Transcribe every line of the entries below, reproducing each character precisely and omitting the pictures.
---
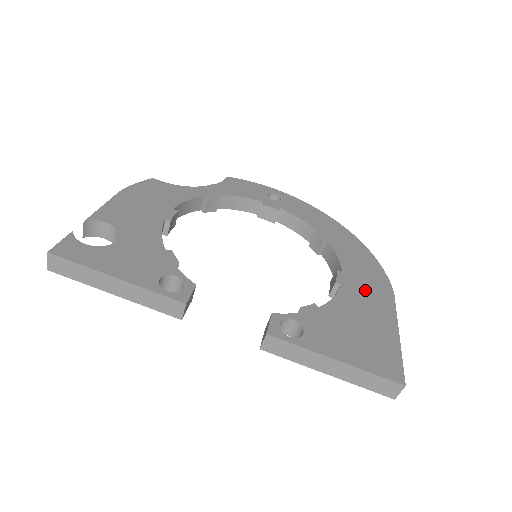
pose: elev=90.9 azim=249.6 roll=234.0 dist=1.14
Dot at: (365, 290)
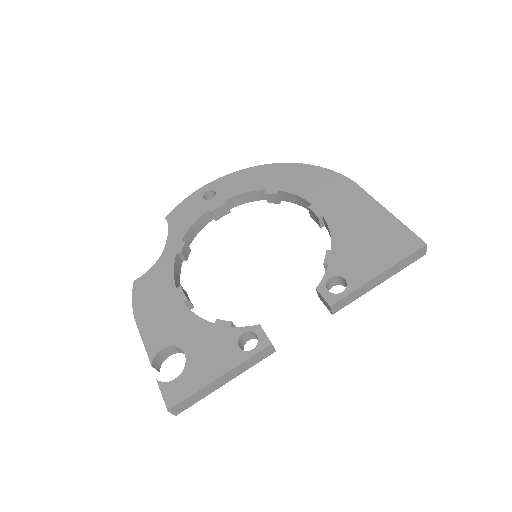
Dot at: (338, 202)
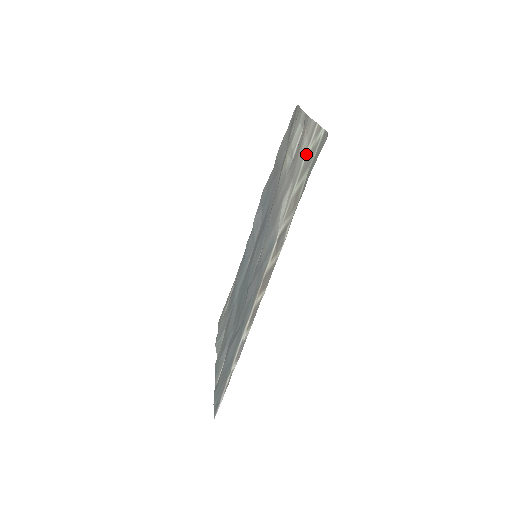
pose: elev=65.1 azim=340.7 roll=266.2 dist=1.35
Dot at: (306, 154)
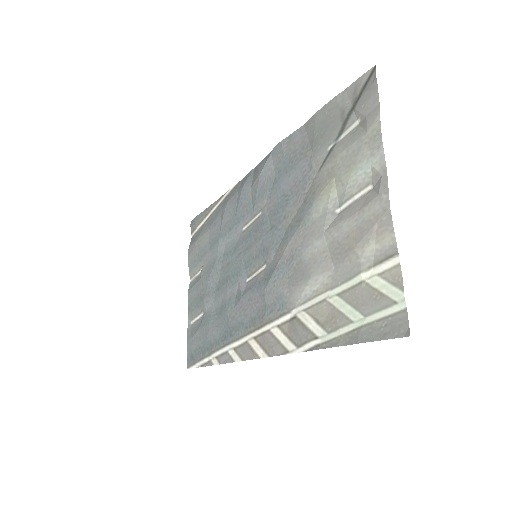
Dot at: (365, 277)
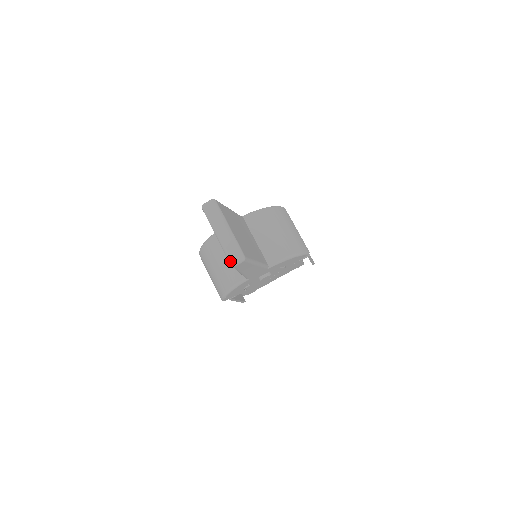
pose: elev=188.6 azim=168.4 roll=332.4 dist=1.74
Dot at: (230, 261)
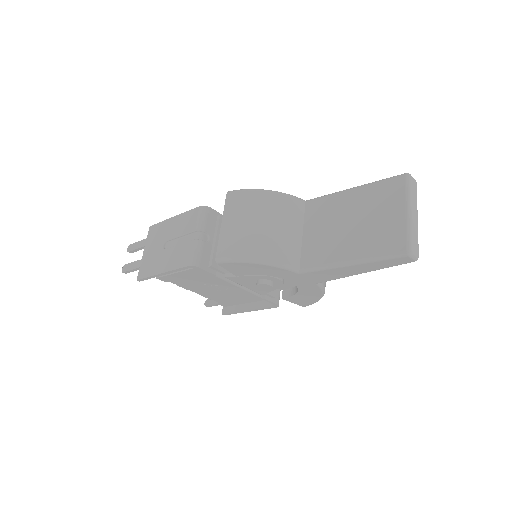
Dot at: (411, 247)
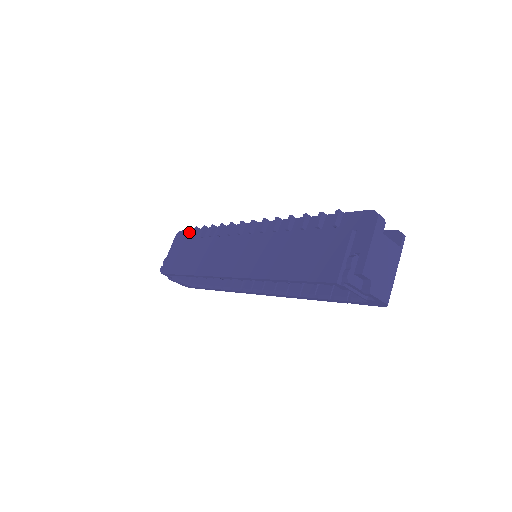
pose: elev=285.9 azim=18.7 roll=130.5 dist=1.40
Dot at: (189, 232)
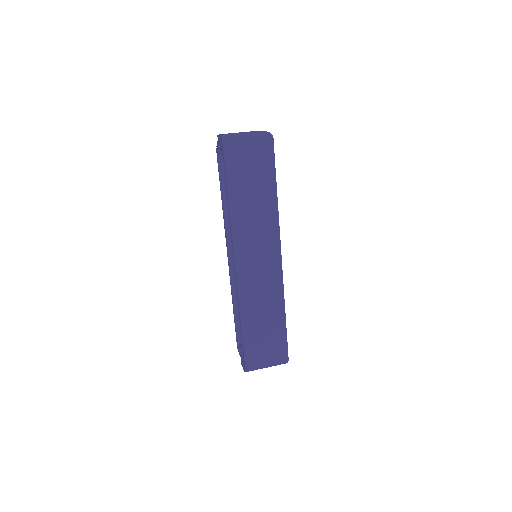
Dot at: occluded
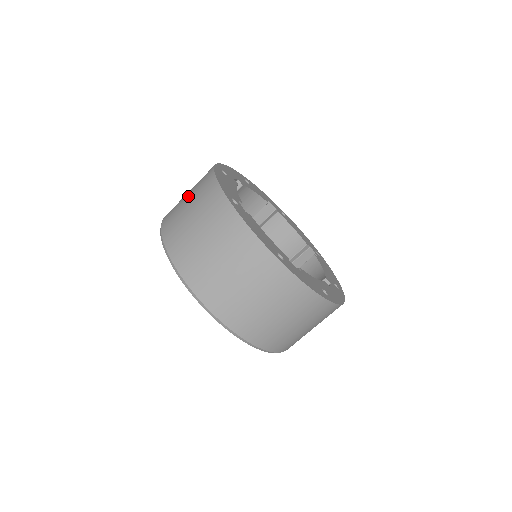
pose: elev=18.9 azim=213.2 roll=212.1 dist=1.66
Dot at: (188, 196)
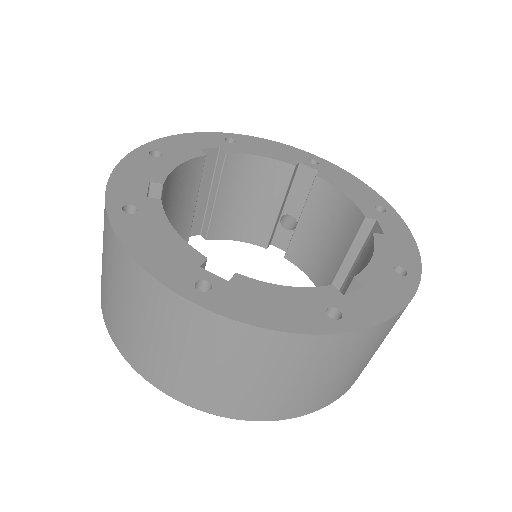
Dot at: (115, 294)
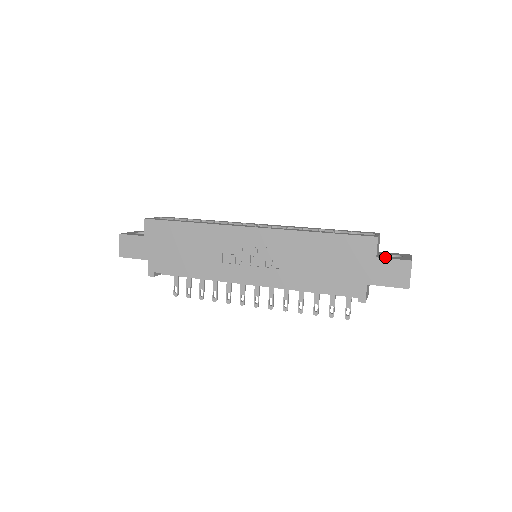
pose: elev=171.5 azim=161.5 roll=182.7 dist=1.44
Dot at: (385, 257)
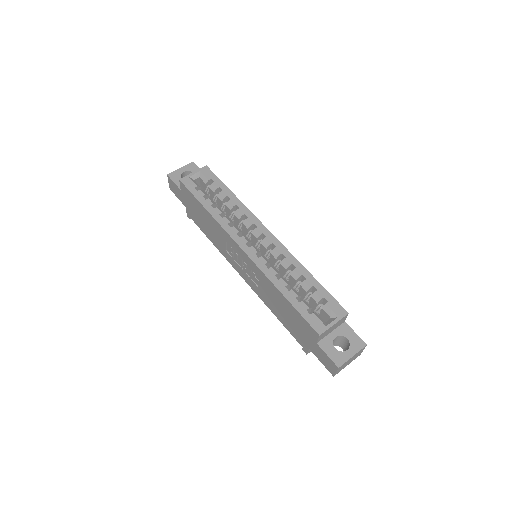
Dot at: (325, 347)
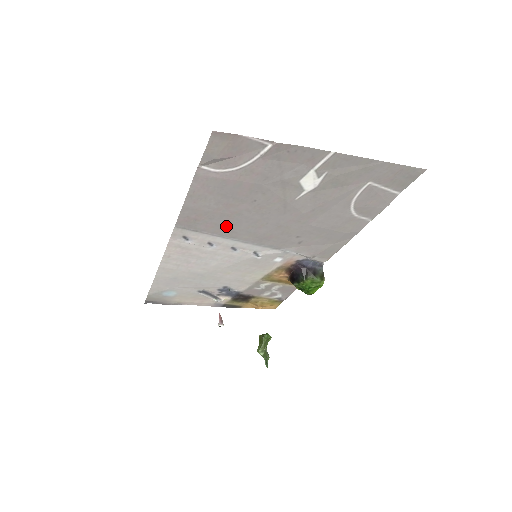
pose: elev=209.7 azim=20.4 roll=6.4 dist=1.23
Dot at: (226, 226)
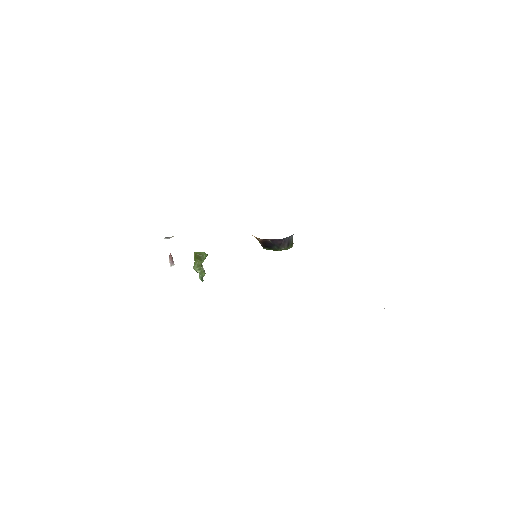
Dot at: occluded
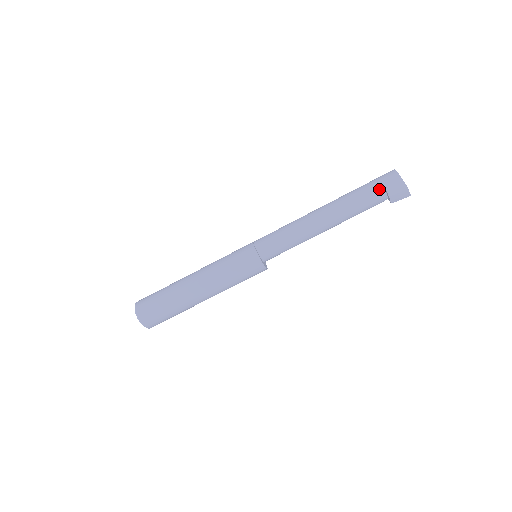
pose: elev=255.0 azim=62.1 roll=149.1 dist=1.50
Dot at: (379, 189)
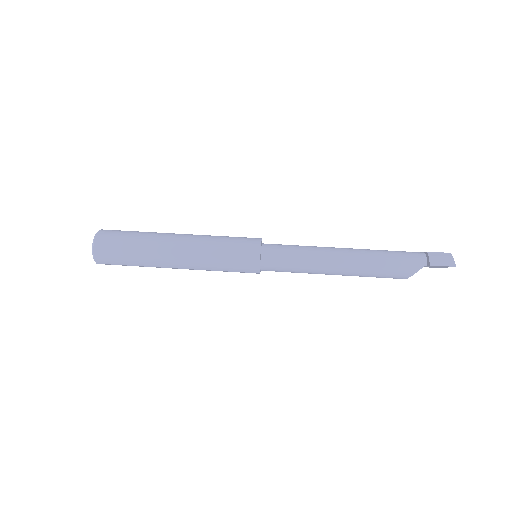
Dot at: (418, 252)
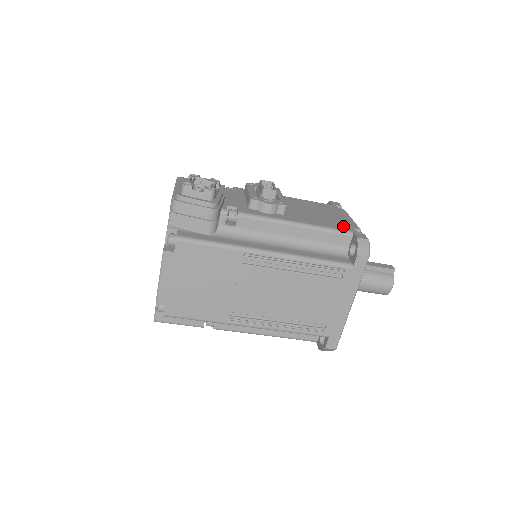
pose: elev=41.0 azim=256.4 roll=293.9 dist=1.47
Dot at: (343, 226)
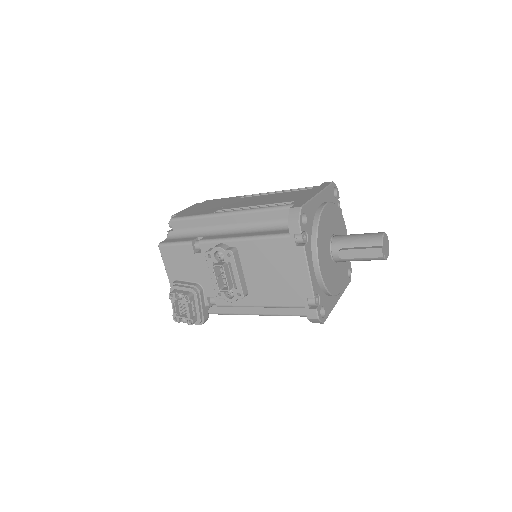
Dot at: (297, 298)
---
# [In response]
pose: elev=90.9 azim=249.6 roll=234.0 dist=1.14
Dot at: (365, 290)
Dot at: (338, 202)
pose: elev=65.1 azim=340.7 roll=266.2 dist=1.35
Dot at: (306, 154)
Dot at: (365, 277)
pose: elev=188.6 azim=168.4 roll=332.4 dist=1.74
Dot at: (230, 261)
Dot at: (411, 247)
pose: elev=285.9 azim=18.7 roll=130.5 dist=1.40
Dot at: (189, 232)
Dot at: occluded
pose: elev=18.9 azim=213.2 roll=212.1 dist=1.66
Dot at: (188, 196)
Dot at: (115, 294)
pose: elev=171.5 azim=161.5 roll=182.7 dist=1.44
Dot at: (385, 257)
Dot at: (325, 347)
pose: elev=209.7 azim=20.4 roll=6.4 dist=1.23
Dot at: (226, 226)
Dot at: occluded
pose: elev=255.0 azim=62.1 roll=149.1 dist=1.50
Dot at: (379, 189)
Dot at: (418, 252)
pose: elev=41.0 azim=256.4 roll=293.9 dist=1.47
Dot at: (343, 226)
Dot at: (297, 298)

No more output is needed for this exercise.